The development of a rat model of hyperamylinemia transgenic for human amylin allowed the researchers to observe that amylin oligomers attach to the sarcolemma. This, in turn, leads to myocyte Ca2+ dysregulation, pathological myocyte remodeling and diastolic dysfunction, starting from prediabetes, according to the results.

Prediabetic rats that expressed the same level of wild-type rat amylin, a nonamyloidogenic isoform, also exhibited normal heart structure and function.

“Our study shows that toxic molecular species derived from amylin are causally implicated not only in pancreatic disorders and development of [type 2 diabetes], but also in cardiac dysfunction,” Despa said. “Thus, secretory dysfunction of pancreatic beta-cells leading to amylin oligomer formation results in a feed forward process, whereby the secretion of these toxic amyloidogenic species in the blood causes additional damage in the heart.”

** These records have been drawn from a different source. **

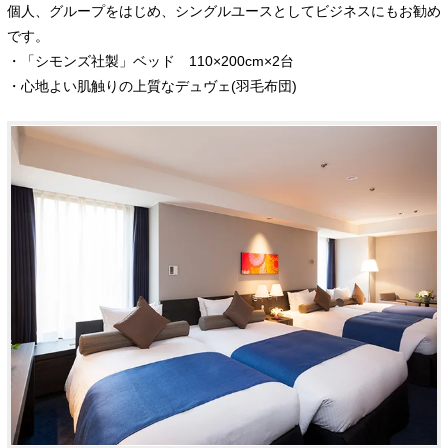
個人、グループをはじめ、シングルユースとしてビジネスにもお勧め
です。
・「シモンズ社製」ベッド 110×200cm×2台
・心地よい肌触りの上質なデュヴェ(羽毛布団)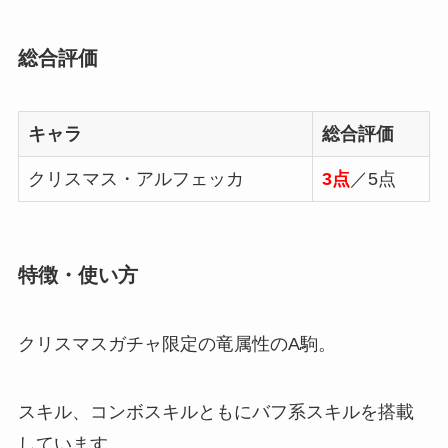
総合評価
キャラ
総合評価
クリスマス・アルフェッカ
3点
／5点
特徴・使い方
クリスマスガチャ限定の竜属性のA駒。
スキル、コンボスキルともにバフ系スキルを搭載
しています。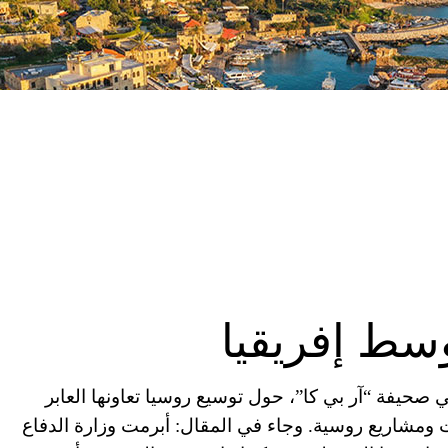
سط إفريقيا
صحيفة “آر بي كا”، حول توسيع روسيا تعاونها العابر
ت ومشاريع روسية. وجاء في المقال: أبرمت وزارة الدفاع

The other key conclusion is that “the detection and disruption of amylin oligomers circulating from pancreas to heart may be both a novel predictor of heart failure in prediabetes and a novel therapeutic strategy to interfere with heart failure development,” he said.

Regarding the clinical implications of the study, Despa said, “We expect that one consequence of this work will be a realization that treatments/diets that increase insulin amylin secretion in patients with prediabetes and diabetes should be avoided in favor of treatments that reduce insulin resistance, or insulin itself.”